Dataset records
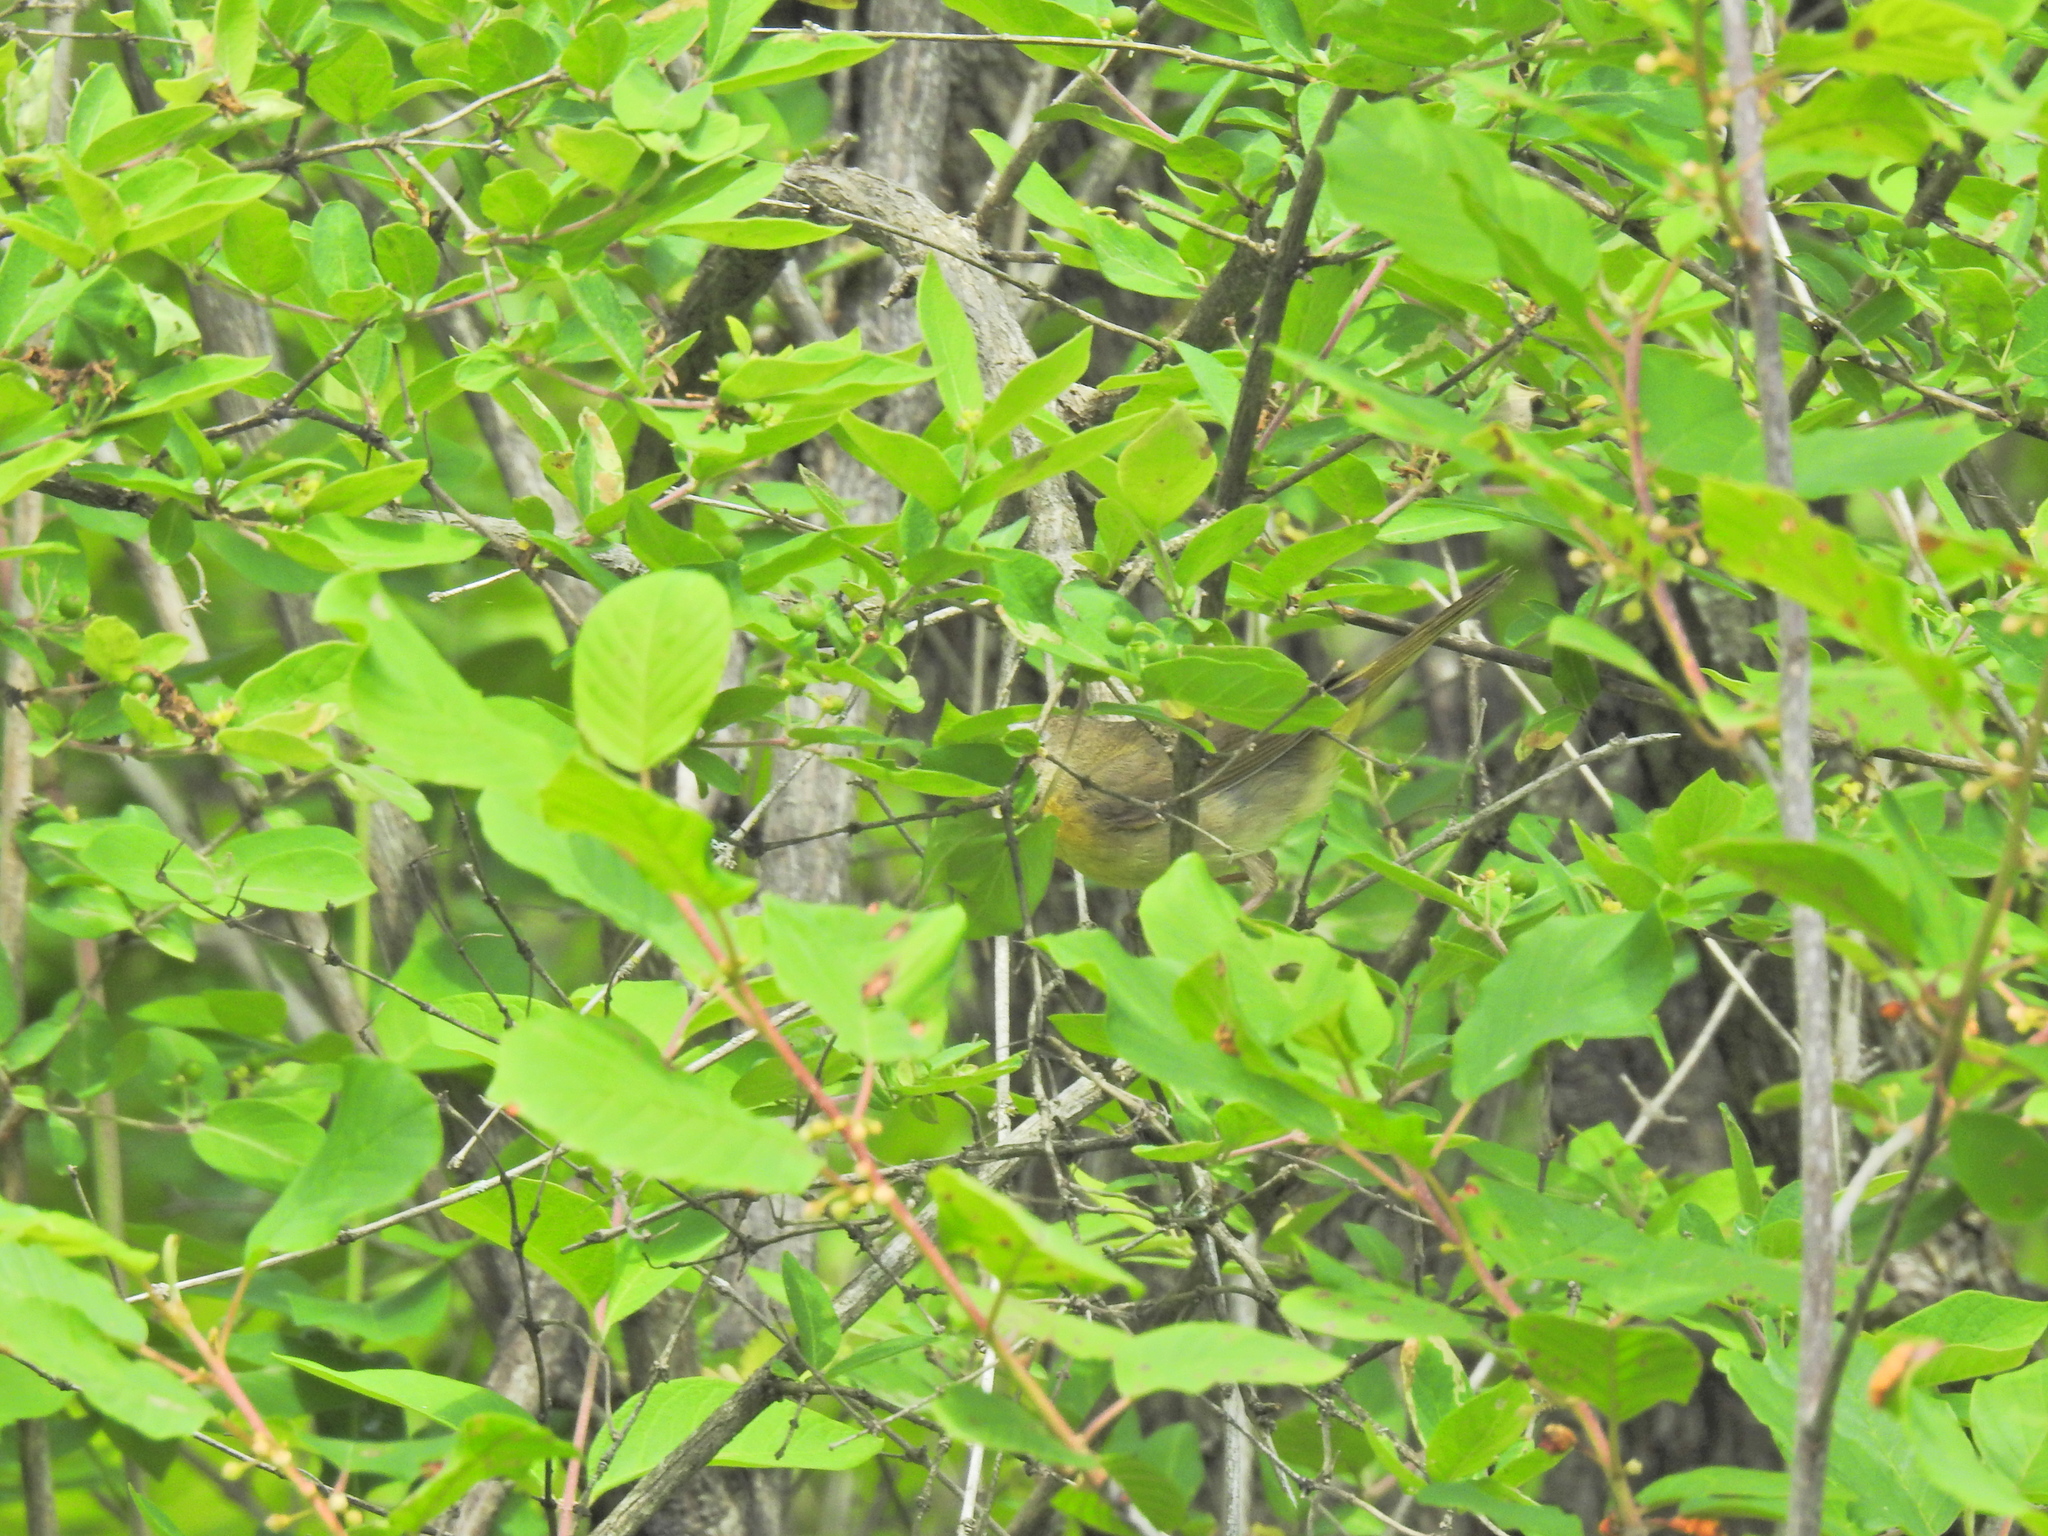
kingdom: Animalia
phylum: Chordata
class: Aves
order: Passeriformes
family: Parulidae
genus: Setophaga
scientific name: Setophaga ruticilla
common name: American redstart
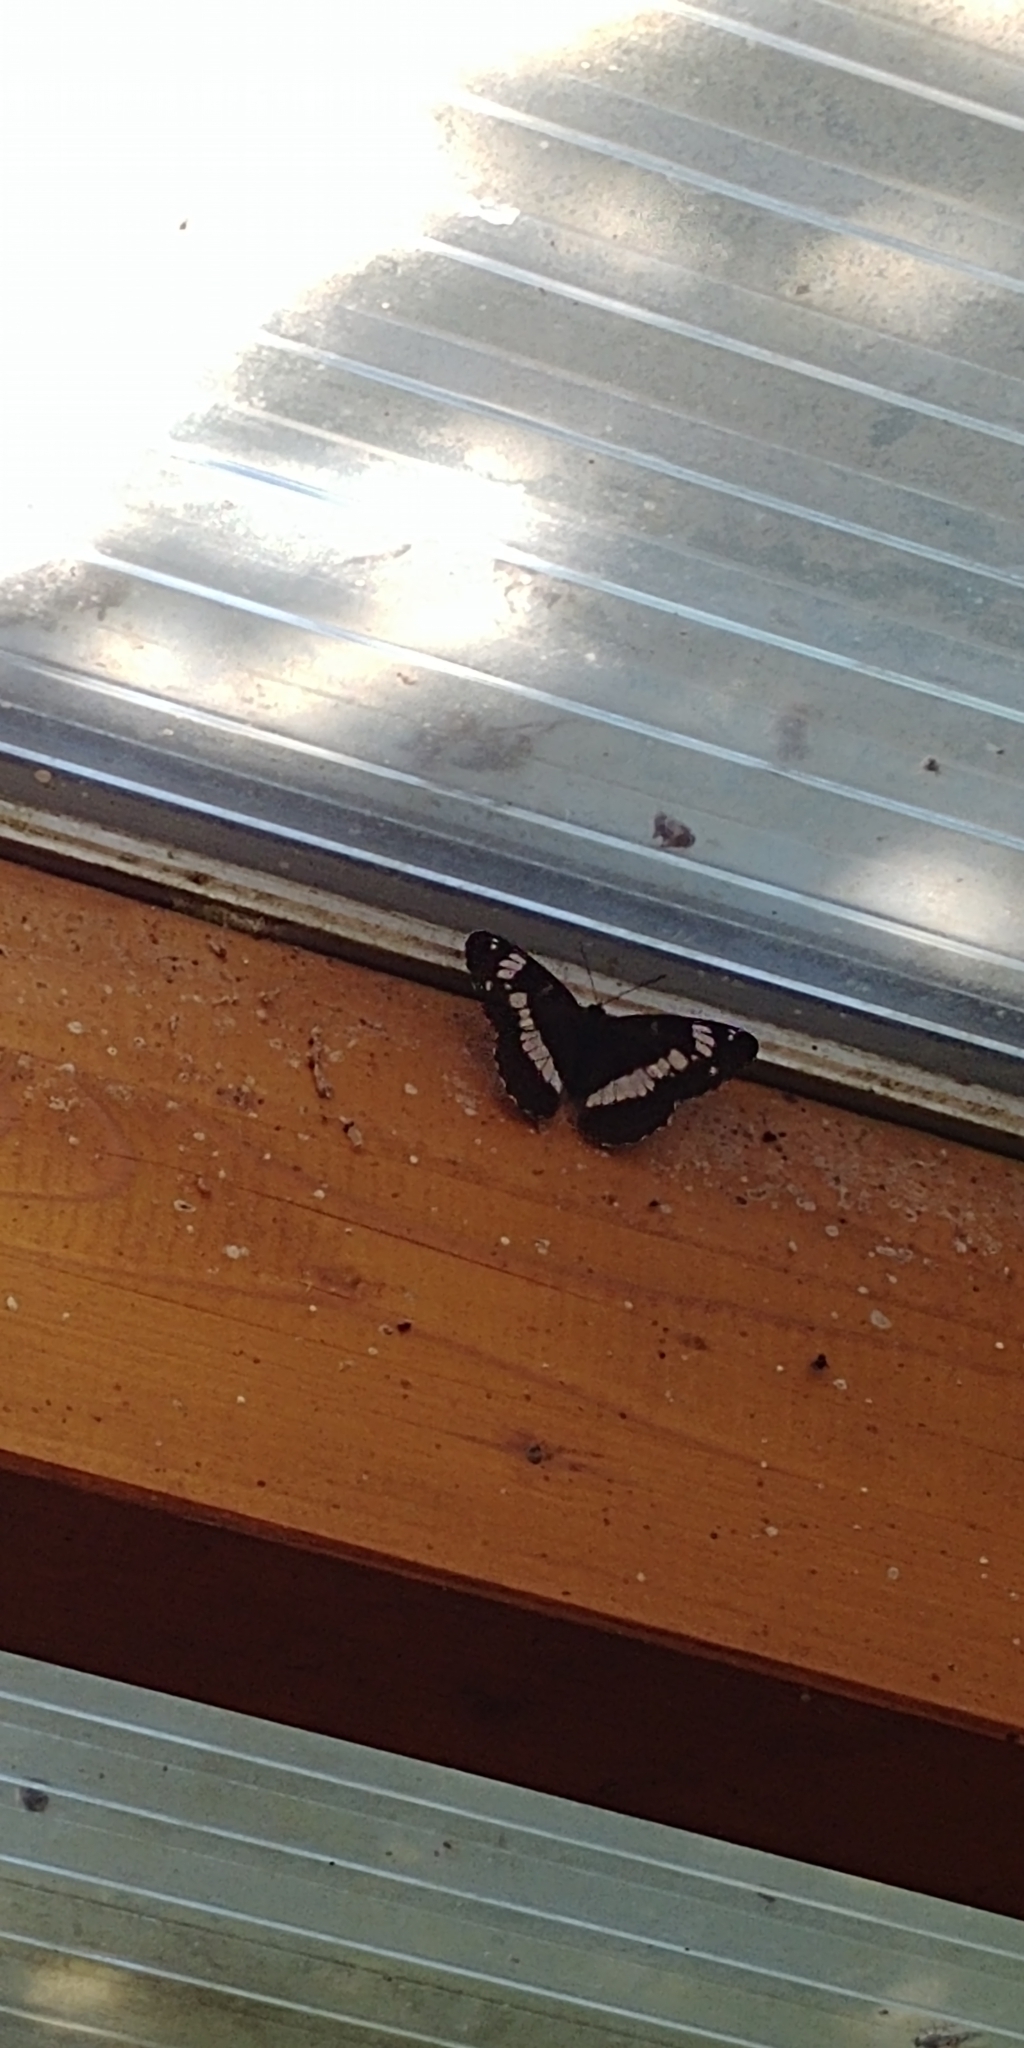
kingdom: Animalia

# [Task to complete]
Update the lines of the material starting at the line that contains "phylum: Chordata" and ending at the end of the material by replacing "common name" with "vernacular name", leaving everything else unchanged. Omit the pictures from your answer.

# [Task result]
phylum: Chordata
class: Aves
order: Passeriformes
family: Parulidae
genus: Setophaga
scientific name: Setophaga ruticilla
vernacular name: American redstart
kingdom: Animalia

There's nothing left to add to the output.